Sorry for the lateness of this post – just got a chance to look at the app in more depth. The installation was more than I anticipated, taking longer & doing more than I expected. That’s because it installed the Windows 7 NFS client (?) (!). You can see it & uninstall if you want via Control Panel -> Programs and Features -> Turn Windows features on or off. wikipedia[.]org/wiki/Network_File_System
Starting iBoysoft Data Recovery also takes much longer than expected. During that time the app tries & finally succeeds communicating with 104.26.1.128 – an address hosted by Cloudflare that just shows restricted when you try to go there in a web browser. It opens 9 processes using local ports 111, 1058, 2049, 49208, 49209. A few of those ports are named “sunrpc” – a remote procedure call by Sun Microsystems -- wikipedia[.]org/wiki/Open_Network_Computing_Remote_Procedure_Call . Another few of those ports are named “nfsd” – “The nfsd filesytem is a special filesystem which provides access to the Linux NFS server” -- linux.die[.]net/man/7/nfsd . Eventually communication is established on local port 2049, named nfsd, local address 127.0.0.1, remote port 943, remote address 127.0.0.1 – local port 49208, Local Address 10.0.2.15, Remote Port 80, remote address 104.26.1.128 – local port 49209, Local Address 10.0.2.15, Remote Port 443, Remote Address 104.26.1.128.

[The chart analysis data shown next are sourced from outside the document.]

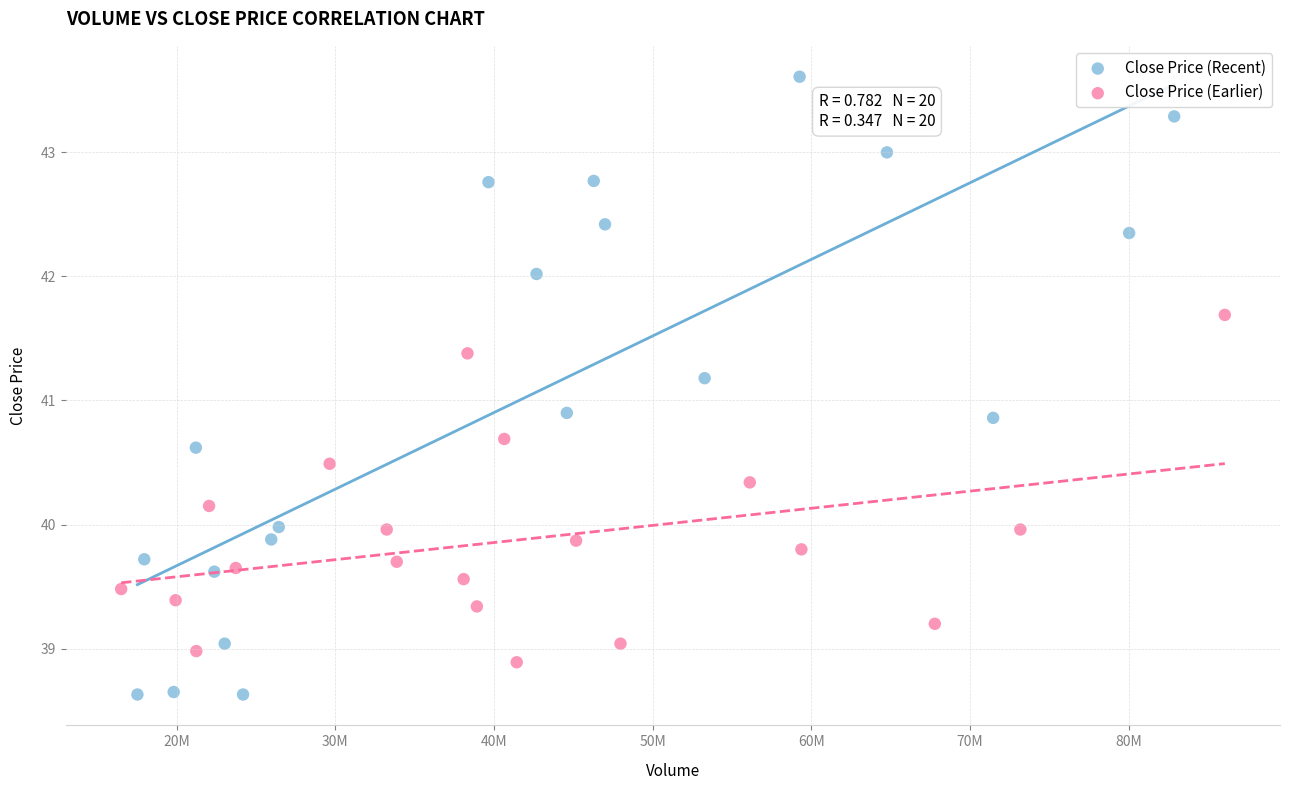

Which series contains the lowest Y value?

Close Price (Recent)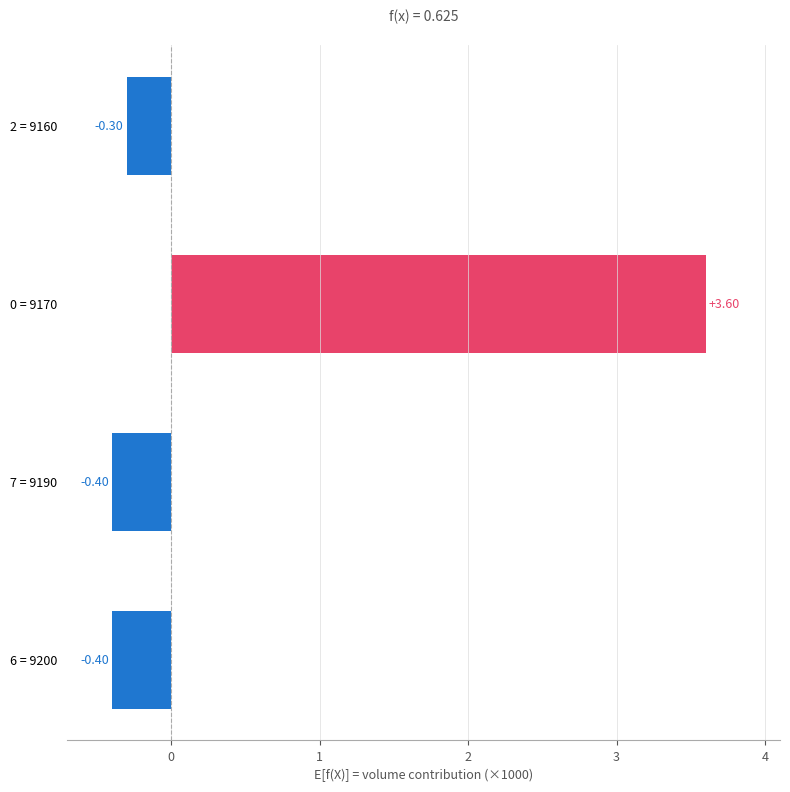

At which category does the chart reach its peak across all series?

0 = 9170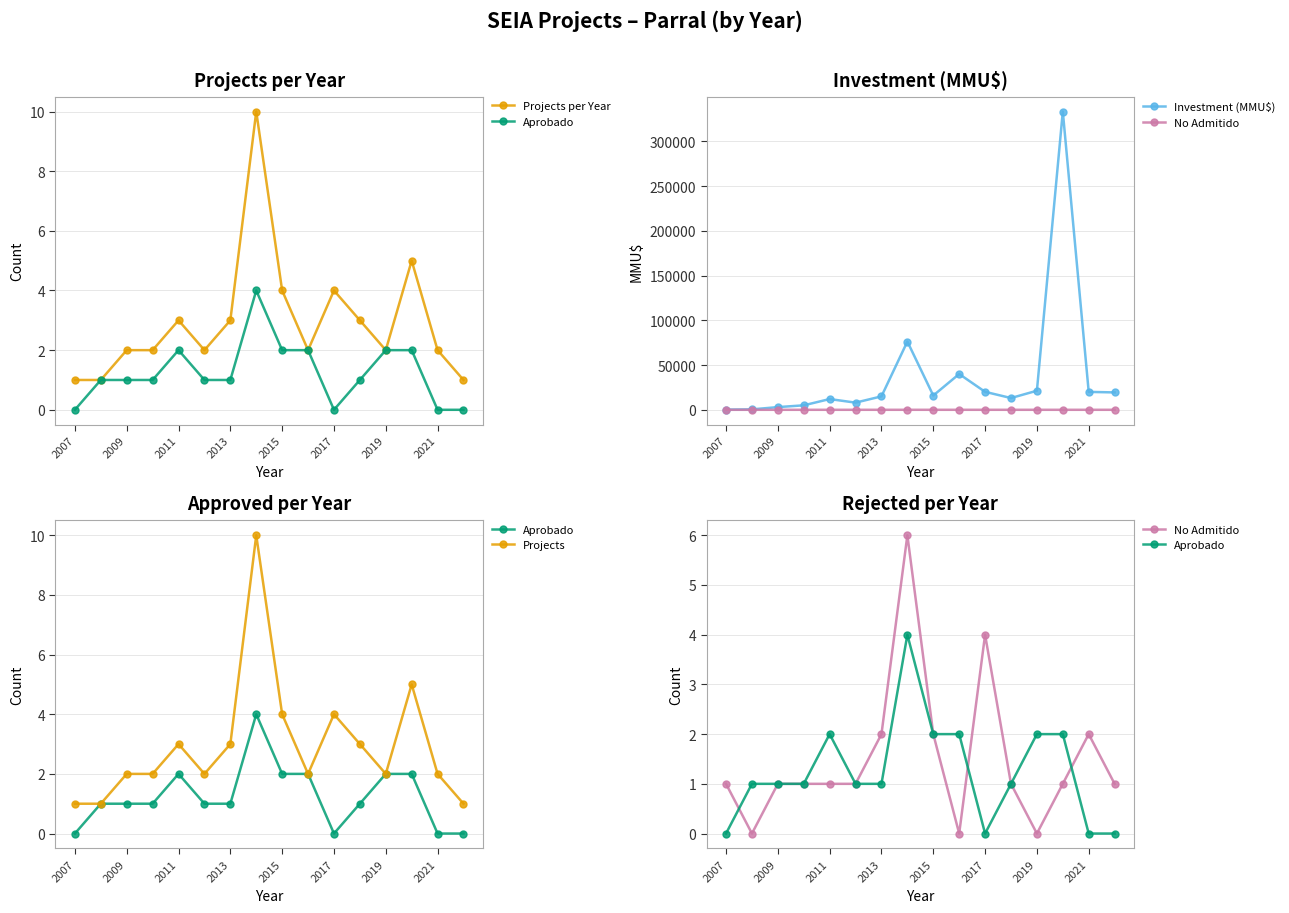

At which label is Aprobado closest to 2?

2011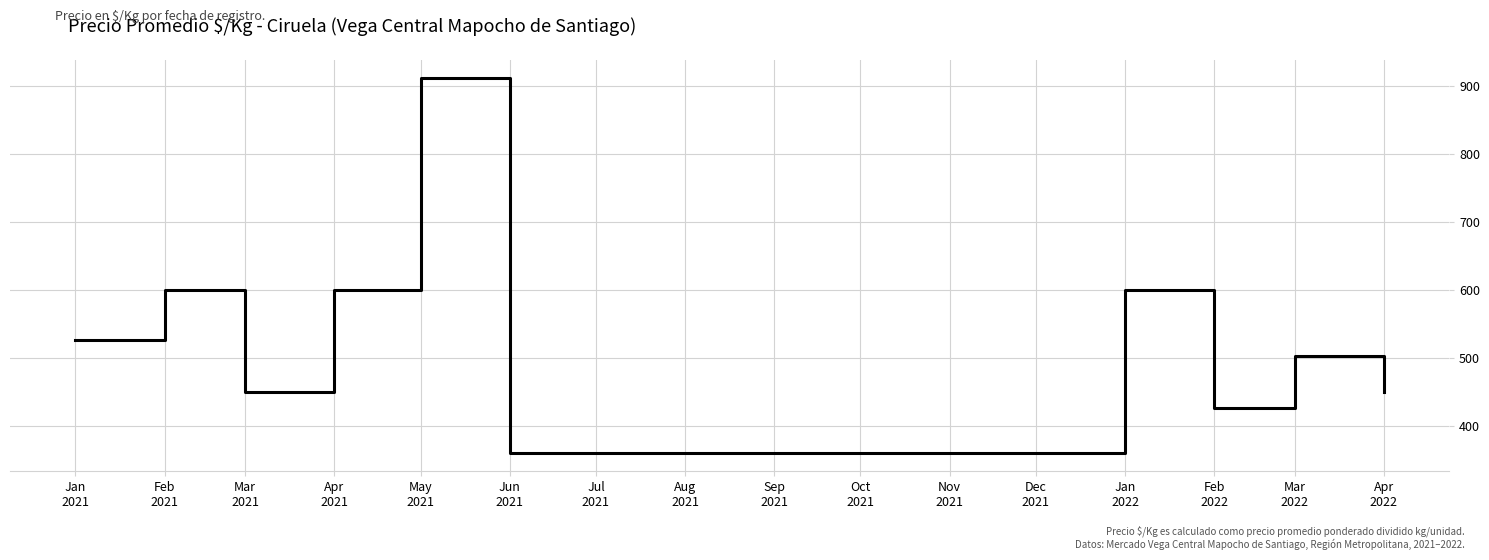

Does the chart have visible grid lines?

Yes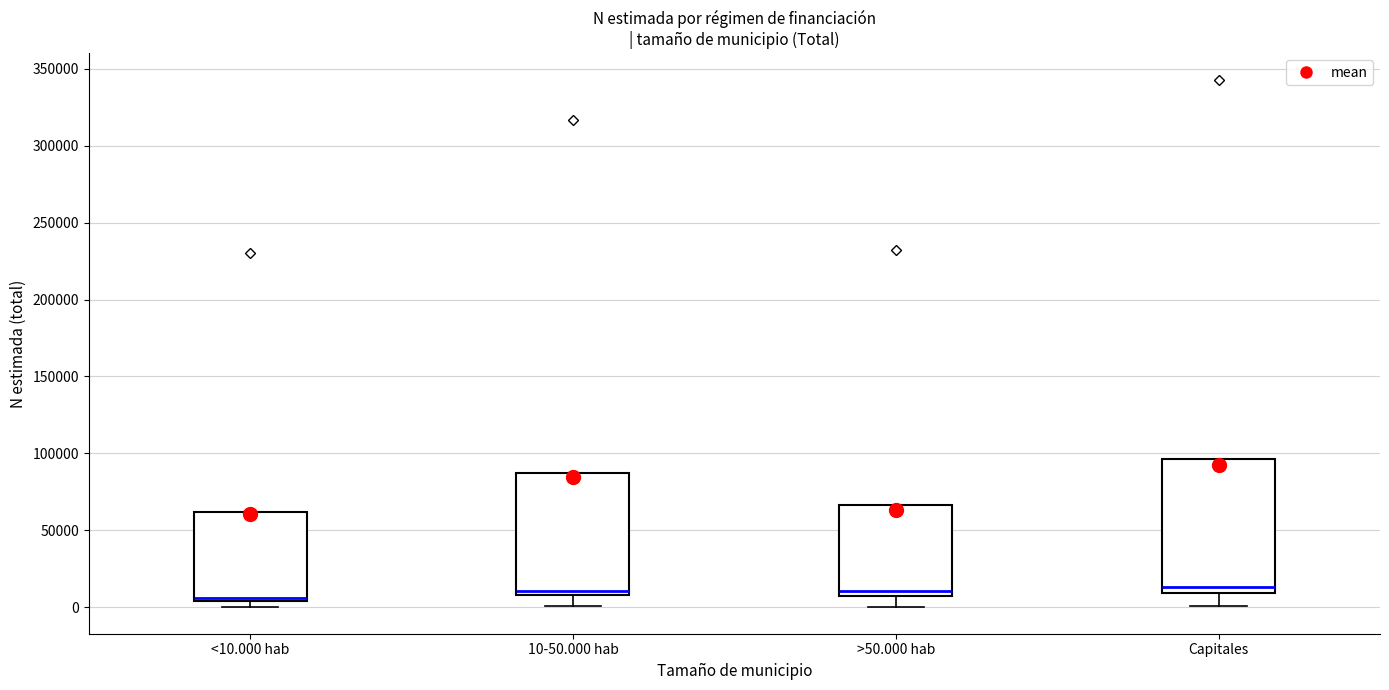

Reading left to right, read every box against the y-axis: the position of its median line, the range the box covers, and the ends of its whiskers. The values are not printed on the chart, so give them approximately, as read against the axis.

<10.000 hab: median 5000 (just above the box's lower edge), box 5000 to 60000, whiskers 0 to 60000
10-50.000 hab: median 10000 (just above the box's lower edge), box 10000 to 85000, whiskers 0 to 85000
>50.000 hab: median 10000, box 5000 to 65000, whiskers 0 to 65000
Capitales: median 15000, box 10000 to 95000, whiskers 0 to 95000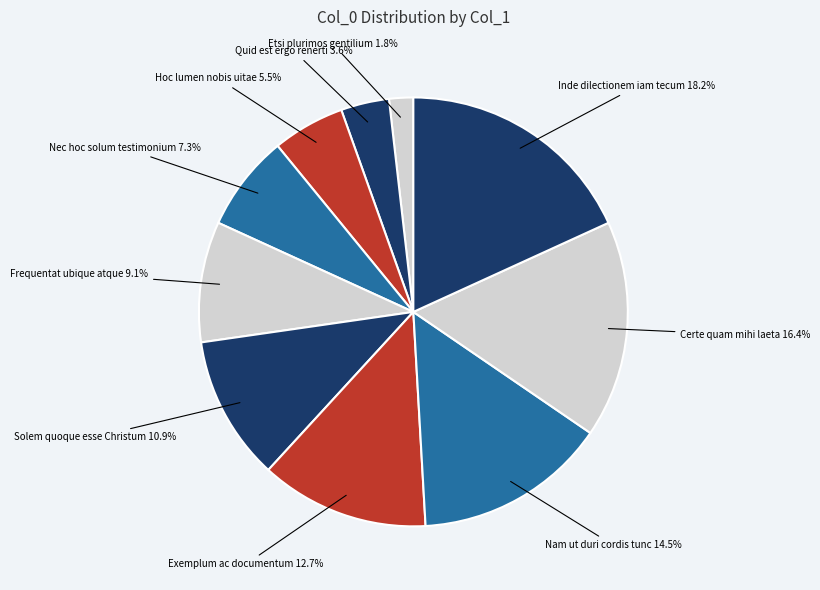

Rank the categories by value from highest to lowest.

Inde dilectionem iam tecum, Certe quam mihi laeta, Nam ut duri cordis tunc, Exemplum ac documentum, Solem quoque esse Christum, Frequentat ubique atque, Nec hoc solum testimonium, Hoc lumen nobis uitae, Quid est ergo renerti, Etsi plurimos gentilium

I did not see any data transfers after that with the app sitting idle, but that doesn’t say much IMHO. With the NFS drivers & associated files added the Schema registry hive was more or less rewritten, with 70038 new registry entries – with that amount I can’t say what was in those added entries. Usually I’d assume it was nothing to worry about, but usually you don’t get stuff like NFS installed, or 9 processes opening 5 ports.